Information given:
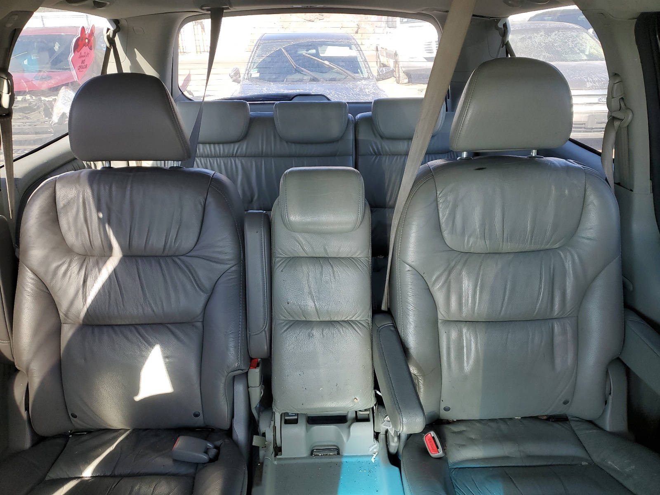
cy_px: 248
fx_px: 496
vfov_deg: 53.1
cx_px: 330
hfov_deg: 67.3
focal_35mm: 26
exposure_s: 1/120
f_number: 1.5
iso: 63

What you should do: Each entry above should be returned exactly as written, minus its pictures.

Exercise result:
cy_px: 248
fx_px: 496
vfov_deg: 53.1
cx_px: 330
hfov_deg: 67.3
focal_35mm: 26
exposure_s: 1/120
f_number: 1.5
iso: 63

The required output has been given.